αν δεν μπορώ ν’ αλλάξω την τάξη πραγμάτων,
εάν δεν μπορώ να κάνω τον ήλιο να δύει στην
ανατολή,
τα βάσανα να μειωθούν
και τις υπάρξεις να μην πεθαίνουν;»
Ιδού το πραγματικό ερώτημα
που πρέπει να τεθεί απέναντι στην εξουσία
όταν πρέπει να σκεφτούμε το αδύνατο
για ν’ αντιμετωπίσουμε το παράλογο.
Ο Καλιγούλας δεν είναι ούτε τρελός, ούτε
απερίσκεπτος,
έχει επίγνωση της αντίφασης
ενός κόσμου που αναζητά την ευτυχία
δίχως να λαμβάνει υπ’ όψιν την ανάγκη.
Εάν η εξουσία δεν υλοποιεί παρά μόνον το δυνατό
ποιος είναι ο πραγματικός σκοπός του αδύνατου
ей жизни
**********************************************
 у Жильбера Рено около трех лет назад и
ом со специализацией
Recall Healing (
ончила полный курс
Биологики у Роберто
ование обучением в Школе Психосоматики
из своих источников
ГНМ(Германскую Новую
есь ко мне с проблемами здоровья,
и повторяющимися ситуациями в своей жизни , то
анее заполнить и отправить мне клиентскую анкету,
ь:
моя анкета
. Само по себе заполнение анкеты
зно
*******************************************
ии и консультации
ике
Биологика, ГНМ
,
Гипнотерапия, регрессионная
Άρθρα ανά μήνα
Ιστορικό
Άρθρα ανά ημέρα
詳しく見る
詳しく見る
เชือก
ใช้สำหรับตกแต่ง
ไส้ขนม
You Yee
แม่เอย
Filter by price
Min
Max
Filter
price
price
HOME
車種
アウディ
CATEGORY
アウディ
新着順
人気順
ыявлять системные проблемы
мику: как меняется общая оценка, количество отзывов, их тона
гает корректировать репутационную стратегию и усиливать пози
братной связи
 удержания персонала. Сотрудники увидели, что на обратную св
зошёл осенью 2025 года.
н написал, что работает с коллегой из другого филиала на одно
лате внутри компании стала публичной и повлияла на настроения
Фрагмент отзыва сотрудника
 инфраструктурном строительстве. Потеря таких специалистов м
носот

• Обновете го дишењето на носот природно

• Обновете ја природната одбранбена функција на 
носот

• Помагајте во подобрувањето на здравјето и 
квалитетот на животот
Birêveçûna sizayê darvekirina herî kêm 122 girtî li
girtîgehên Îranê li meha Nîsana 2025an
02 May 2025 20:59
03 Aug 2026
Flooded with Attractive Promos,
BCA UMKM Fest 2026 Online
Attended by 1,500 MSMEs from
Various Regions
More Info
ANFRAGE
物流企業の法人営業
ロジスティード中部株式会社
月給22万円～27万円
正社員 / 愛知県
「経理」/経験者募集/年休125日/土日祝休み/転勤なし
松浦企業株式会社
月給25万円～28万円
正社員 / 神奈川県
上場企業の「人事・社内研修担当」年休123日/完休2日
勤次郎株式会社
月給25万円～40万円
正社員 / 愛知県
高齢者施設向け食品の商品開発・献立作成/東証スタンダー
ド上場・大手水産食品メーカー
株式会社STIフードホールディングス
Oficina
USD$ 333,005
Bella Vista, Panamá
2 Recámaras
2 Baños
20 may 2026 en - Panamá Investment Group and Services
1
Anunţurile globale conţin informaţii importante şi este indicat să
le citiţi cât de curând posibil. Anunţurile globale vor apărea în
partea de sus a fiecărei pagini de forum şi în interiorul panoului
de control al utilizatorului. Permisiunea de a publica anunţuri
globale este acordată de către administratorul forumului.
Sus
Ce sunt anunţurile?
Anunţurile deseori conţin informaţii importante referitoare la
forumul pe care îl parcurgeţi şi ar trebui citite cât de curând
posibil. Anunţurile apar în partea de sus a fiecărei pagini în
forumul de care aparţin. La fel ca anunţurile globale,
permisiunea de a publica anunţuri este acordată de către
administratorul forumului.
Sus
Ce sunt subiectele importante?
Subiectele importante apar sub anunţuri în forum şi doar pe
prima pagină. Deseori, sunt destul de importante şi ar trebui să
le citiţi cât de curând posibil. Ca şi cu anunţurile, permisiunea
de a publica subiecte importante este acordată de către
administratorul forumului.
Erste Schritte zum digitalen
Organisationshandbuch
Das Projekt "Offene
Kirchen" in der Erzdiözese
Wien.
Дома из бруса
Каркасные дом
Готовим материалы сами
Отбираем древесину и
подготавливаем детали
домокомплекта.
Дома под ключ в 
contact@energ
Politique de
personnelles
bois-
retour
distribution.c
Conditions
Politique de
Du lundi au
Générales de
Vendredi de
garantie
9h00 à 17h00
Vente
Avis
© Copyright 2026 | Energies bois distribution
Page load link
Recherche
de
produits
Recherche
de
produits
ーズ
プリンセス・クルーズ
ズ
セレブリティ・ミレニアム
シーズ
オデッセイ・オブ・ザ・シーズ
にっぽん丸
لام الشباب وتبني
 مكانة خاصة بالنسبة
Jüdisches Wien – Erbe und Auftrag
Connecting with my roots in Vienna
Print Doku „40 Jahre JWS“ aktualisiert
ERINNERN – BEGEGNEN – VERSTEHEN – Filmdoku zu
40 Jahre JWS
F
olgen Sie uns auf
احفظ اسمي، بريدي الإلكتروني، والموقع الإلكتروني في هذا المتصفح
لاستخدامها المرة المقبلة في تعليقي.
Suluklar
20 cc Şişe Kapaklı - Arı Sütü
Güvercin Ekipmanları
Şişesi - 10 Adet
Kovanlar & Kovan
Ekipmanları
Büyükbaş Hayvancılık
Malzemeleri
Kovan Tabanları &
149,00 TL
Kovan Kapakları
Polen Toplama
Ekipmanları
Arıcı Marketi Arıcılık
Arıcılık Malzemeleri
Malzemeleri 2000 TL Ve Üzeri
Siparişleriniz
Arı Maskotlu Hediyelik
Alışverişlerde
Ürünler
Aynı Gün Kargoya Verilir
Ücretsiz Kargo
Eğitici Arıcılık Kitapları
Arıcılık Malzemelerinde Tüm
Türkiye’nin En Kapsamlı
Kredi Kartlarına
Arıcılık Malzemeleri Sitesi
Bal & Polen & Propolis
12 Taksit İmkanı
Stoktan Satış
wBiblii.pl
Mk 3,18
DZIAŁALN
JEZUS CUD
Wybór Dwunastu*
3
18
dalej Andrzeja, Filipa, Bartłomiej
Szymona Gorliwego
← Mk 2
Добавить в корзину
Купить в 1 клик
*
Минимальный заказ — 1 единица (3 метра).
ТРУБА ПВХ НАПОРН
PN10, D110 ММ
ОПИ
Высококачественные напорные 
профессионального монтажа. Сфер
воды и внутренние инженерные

※ ※ ※

Repeat the data in its entirety, exactly as written.

αν δεν μπορώ ν’ αλλάξω την τάξη πραγμάτων,
εάν δεν μπορώ να κάνω τον ήλιο να δύει στην
ανατολή,
τα βάσανα να μειωθούν
και τις υπάρξεις να μην πεθαίνουν;»
Ιδού το πραγματικό ερώτημα
που πρέπει να τεθεί απέναντι στην εξουσία
όταν πρέπει να σκεφτούμε το αδύνατο
για ν’ αντιμετωπίσουμε το παράλογο.
Ο Καλιγούλας δεν είναι ούτε τρελός, ούτε
απερίσκεπτος,
έχει επίγνωση της αντίφασης
ενός κόσμου που αναζητά την ευτυχία
δίχως να λαμβάνει υπ’ όψιν την ανάγκη.
Εάν η εξουσία δεν υλοποιεί παρά μόνον το δυνατό
ποιος είναι ο πραγματικός σκοπός του αδύνατου
ей жизни
**********************************************
 у Жильбера Рено около трех лет назад и
ом со специализацией
Recall Healing (
ончила полный курс
Биологики у Роберто
ование обучением в Школе Психосоматики
из своих источников
ГНМ(Германскую Новую
есь ко мне с проблемами здоровья,
и повторяющимися ситуациями в своей жизни , то
анее заполнить и отправить мне клиентскую анкету,
ь:
моя анкета
. Само по себе заполнение анкеты
зно
*******************************************
ии и консультации
ике
Биологика, ГНМ
,
Гипнотерапия, регрессионная
Άρθρα ανά μήνα
Ιστορικό
Άρθρα ανά ημέρα
詳しく見る
詳しく見る
เชือก
ใช้สำหรับตกแต่ง
ไส้ขนม
You Yee
แม่เอย
Filter by price
Min
Max
Filter
price
price
HOME
車種
アウディ
CATEGORY
アウディ
新着順
人気順
ыявлять системные проблемы
мику: как меняется общая оценка, количество отзывов, их тона
гает корректировать репутационную стратегию и усиливать пози
братной связи
 удержания персонала. Сотрудники увидели, что на обратную св
зошёл осенью 2025 года.
н написал, что работает с коллегой из другого филиала на одно
лате внутри компании стала публичной и повлияла на настроения
Фрагмент отзыва сотрудника
 инфраструктурном строительстве. Потеря таких специалистов м
носот

• Обновете го дишењето на носот природно

• Обновете ја природната одбранбена функција на 
носот

• Помагајте во подобрувањето на здравјето и 
квалитетот на животот
Birêveçûna sizayê darvekirina herî kêm 122 girtî li
girtîgehên Îranê li meha Nîsana 2025an
02 May 2025 20:59
03 Aug 2026
Flooded with Attractive Promos,
BCA UMKM Fest 2026 Online
Attended by 1,500 MSMEs from
Various Regions
More Info
ANFRAGE
物流企業の法人営業
ロジスティード中部株式会社
月給22万円～27万円
正社員 / 愛知県
「経理」/経験者募集/年休125日/土日祝休み/転勤なし
松浦企業株式会社
月給25万円～28万円
正社員 / 神奈川県
上場企業の「人事・社内研修担当」年休123日/完休2日
勤次郎株式会社
月給25万円～40万円
正社員 / 愛知県
高齢者施設向け食品の商品開発・献立作成/東証スタンダー
ド上場・大手水産食品メーカー
株式会社STIフードホールディングス
Oficina
USD$ 333,005
Bella Vista, Panamá
2 Recámaras
2 Baños
20 may 2026 en - Panamá Investment Group and Services
1
Anunţurile globale conţin informaţii importante şi este indicat să
le citiţi cât de curând posibil. Anunţurile globale vor apărea în
partea de sus a fiecărei pagini de forum şi în interiorul panoului
de control al utilizatorului. Permisiunea de a publica anunţuri
globale este acordată de către administratorul forumului.
Sus
Ce sunt anunţurile?
Anunţurile deseori conţin informaţii importante referitoare la
forumul pe care îl parcurgeţi şi ar trebui citite cât de curând
posibil. Anunţurile apar în partea de sus a fiecărei pagini în
forumul de care aparţin. La fel ca anunţurile globale,
permisiunea de a publica anunţuri este acordată de către
administratorul forumului.
Sus
Ce sunt subiectele importante?
Subiectele importante apar sub anunţuri în forum şi doar pe
prima pagină. Deseori, sunt destul de importante şi ar trebui să
le citiţi cât de curând posibil. Ca şi cu anunţurile, permisiunea
de a publica subiecte importante este acordată de către
administratorul forumului.
Erste Schritte zum digitalen
Organisationshandbuch
Das Projekt "Offene
Kirchen" in der Erzdiözese
Wien.
Дома из бруса
Каркасные дом
Готовим материалы сами
Отбираем древесину и
подготавливаем детали
домокомплекта.
Дома под ключ в 
contact@energ
Politique de
personnelles
bois-
retour
distribution.c
Conditions
Politique de
Du lundi au
Générales de
Vendredi de
garantie
9h00 à 17h00
Vente
Avis
© Copyright 2026 | Energies bois distribution
Page load link
Recherche
de
produits
Recherche
de
produits
ーズ
プリンセス・クルーズ
ズ
セレブリティ・ミレニアム
シーズ
オデッセイ・オブ・ザ・シーズ
にっぽん丸
لام الشباب وتبني
 مكانة خاصة بالنسبة
Jüdisches Wien – Erbe und Auftrag
Connecting with my roots in Vienna
Print Doku „40 Jahre JWS“ aktualisiert
ERINNERN – BEGEGNEN – VERSTEHEN – Filmdoku zu
40 Jahre JWS
F
olgen Sie uns auf
احفظ اسمي، بريدي الإلكتروني، والموقع الإلكتروني في هذا المتصفح
لاستخدامها المرة المقبلة في تعليقي.
Suluklar
20 cc Şişe Kapaklı - Arı Sütü
Güvercin Ekipmanları
Şişesi - 10 Adet
Kovanlar & Kovan
Ekipmanları
Büyükbaş Hayvancılık
Malzemeleri
Kovan Tabanları &
149,00 TL
Kovan Kapakları
Polen Toplama
Ekipmanları
Arıcı Marketi Arıcılık
Arıcılık Malzemeleri
Malzemeleri 2000 TL Ve Üzeri
Siparişleriniz
Arı Maskotlu Hediyelik
Alışverişlerde
Ürünler
Aynı Gün Kargoya Verilir
Ücretsiz Kargo
Eğitici Arıcılık Kitapları
Arıcılık Malzemelerinde Tüm
Türkiye’nin En Kapsamlı
Kredi Kartlarına
Arıcılık Malzemeleri Sitesi
Bal & Polen & Propolis
12 Taksit İmkanı
Stoktan Satış
wBiblii.pl
Mk 3,18
DZIAŁALN
JEZUS CUD
Wybór Dwunastu*
3
18
dalej Andrzeja, Filipa, Bartłomiej
Szymona Gorliwego
← Mk 2
Добавить в корзину
Купить в 1 клик
*
Минимальный заказ — 1 единица (3 метра).
ТРУБА ПВХ НАПОРН
PN10, D110 ММ
ОПИ
Высококачественные напорные 
профессионального монтажа. Сфер
воды и внутренние инженерные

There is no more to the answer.